Mark Needham

Thoughts on Software Development

Neo4j: Cypher – Deleting duplicate nodes

without comments

I had a problem on a graph I was working on recently where I’d managed to create duplicate nodes because I hadn’t applied any unique constraints.

I wanted to remove the duplicates, and came across Jimmy Ruts’ excellent post which shows some ways to do this.

Let’s first create a graph with some duplicate nodes to play with:

UNWIND range(0, 100) AS id
CREATE (p1:Person {id: toInteger(rand() * id)})
MERGE (p2:Person {id: toInteger(rand() * id)})
MERGE (p3:Person {id: toInteger(rand() * id)})
MERGE (p4:Person {id: toInteger(rand() * id)})
CREATE (p1)-[:KNOWS]->(p2)
CREATE (p1)-[:KNOWS]->(p3)
CREATE (p1)-[:KNOWS]->(p4)
 
Added 173 labels, created 173 nodes, set 173 properties, created 5829 relationships, completed after 408 ms.

How do we find the duplicate nodes?

MATCH (p:Person)
WITH p.id as id, collect(p) AS nodes 
WHERE size(nodes) >  1
RETURN [ n in nodes | n.id] AS ids, size(nodes)
ORDER BY size(nodes) DESC
LIMIT 10
 
╒══════════════════════╤═════════════╕
│"ids"                 │"size(nodes)"│
╞══════════════════════╪═════════════╡
│[1,1,1,1,1,1,1,1]     │8            │
├──────────────────────┼─────────────┤
│[0,0,0,0,0,0,0,0]     │8            │
├──────────────────────┼─────────────┤
│[17,17,17,17,17,17,17]│7            │
├──────────────────────┼─────────────┤
│[4,4,4,4,4,4,4]       │7            │
├──────────────────────┼─────────────┤
│[2,2,2,2,2,2]         │6            │
├──────────────────────┼─────────────┤
│[5,5,5,5,5,5]         │6            │
├──────────────────────┼─────────────┤
│[19,19,19,19,19,19]   │6            │
├──────────────────────┼─────────────┤
│[11,11,11,11,11]      │5            │
├──────────────────────┼─────────────┤
│[25,25,25,25,25]      │5            │
├──────────────────────┼─────────────┤
│[43,43,43,43,43]      │5            │
└──────────────────────┴─────────────┘

Let’s zoom in on all the people with ‘id:1’ and work out how many relationships they have.

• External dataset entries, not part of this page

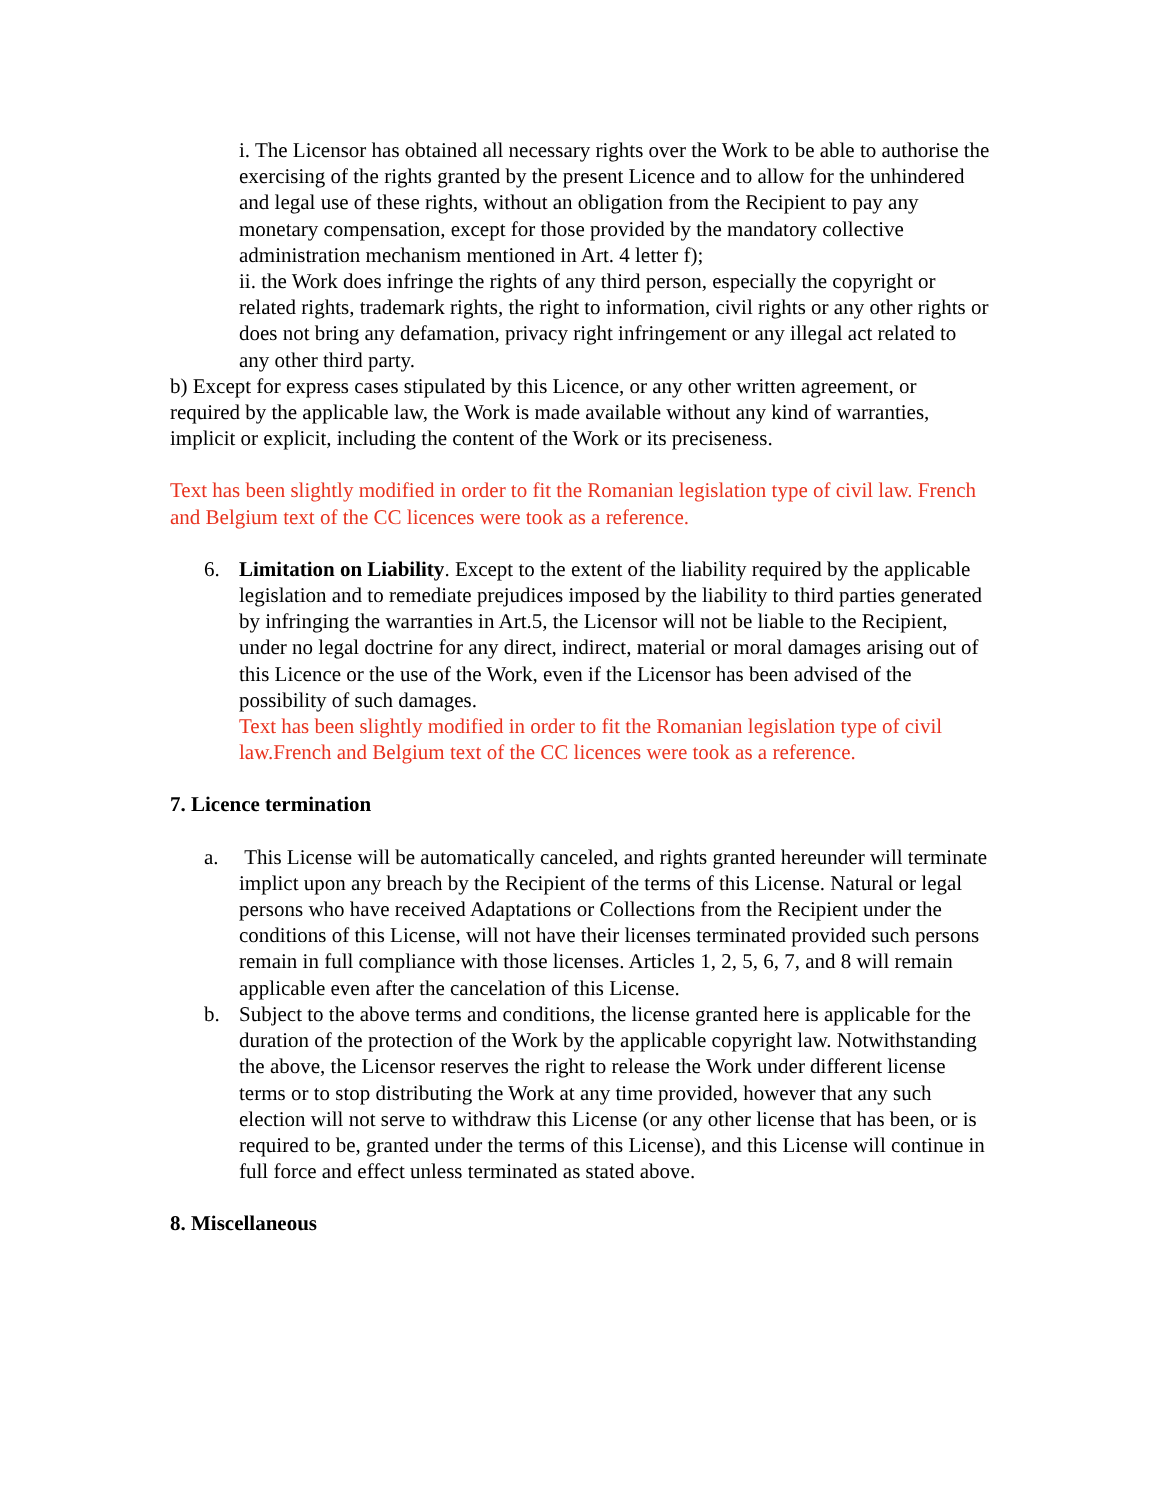i. The Licensor has obtained all necessary rights over the Work to be able to authorise the exercising of the rights granted by the present Licence and to allow for the unhindered and legal use of these rights, without an obligation from the Recipient to pay any monetary compensation, except for those provided by the mandatory collective administration mechanism mentioned in Art. 4 letter f);
ii. the Work does infringe the rights of any third person, especially the copyright or related rights, trademark rights, the right to information, civil rights or any other rights or does not bring any defamation, privacy right infringement or any illegal act related to any other third party.
b) Except for express cases stipulated by this Licence, or any other written agreement, or required by the applicable law, the Work is made available without any kind of warranties, implicit or explicit, including the content of the Work or its preciseness.
Text has been slightly modified in order to fit the Romanian legislation type of civil law. French and Belgium text of the CC licences were took as a reference.
6. Limitation on Liability. Except to the extent of the liability required by the applicable legislation and to remediate prejudices imposed by the liability to third parties generated by infringing the warranties in Art.5, the Licensor will not be liable to the Recipient, under no legal doctrine for any direct, indirect, material or moral damages arising out of this Licence or the use of the Work, even if the Licensor has been advised of the possibility of such damages.
Text has been slightly modified in order to fit the Romanian legislation type of civil law.French and Belgium text of the CC licences were took as a reference.
7. Licence termination
a. This License will be automatically canceled, and rights granted hereunder will terminate implict upon any breach by the Recipient of the terms of this License. Natural or legal persons who have received Adaptations or Collections from the Recipient under the conditions of this License, will not have their licenses terminated provided such persons remain in full compliance with those licenses. Articles 1, 2, 5, 6, 7, and 8 will remain applicable even after the cancelation of this License.
b. Subject to the above terms and conditions, the license granted here is applicable for the duration of the protection of the Work by the applicable copyright law. Notwithstanding the above, the Licensor reserves the right to release the Work under different license terms or to stop distributing the Work at any time provided, however that any such election will not serve to withdraw this License (or any other license that has been, or is required to be, granted under the terms of this License), and this License will continue in full force and effect unless terminated as stated above.
8. Miscellaneous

Our plan is keep the node that has the most connections and get rid of the others.

MATCH (p:Person)
WITH p.id as id, collect(p) AS nodes 
WHERE size(nodes) >  1
WITH nodes ORDER BY size(nodes) DESC
LIMIT 1
UNWIND nodes AS n 
RETURN n.id, id(n) AS internalId, size((n)--()) AS rels
ORDER BY rels DESC
 
╒══════╤════════════╤══════╕
│"n.id"│"internalId"│"rels"│
╞══════╪════════════╪══════╡
│1     │175         │1284  │
├──────┼────────────┼──────┤
│1     │184         │721   │
├──────┼────────────┼──────┤
│1     │180         │580   │
├──────┼────────────┼──────┤
│1     │2           │391   │
├──────┼────────────┼──────┤
│1     │195         │361   │
├──────┼────────────┼──────┤
│1     │199         │352   │
├──────┼────────────┼──────┤
│1     │302         │5     │
├──────┼────────────┼──────┤
│1     │306         │1     │
└──────┴────────────┴──────┘

So in this example we want to keep the node that has 210 relationships and delete the rest.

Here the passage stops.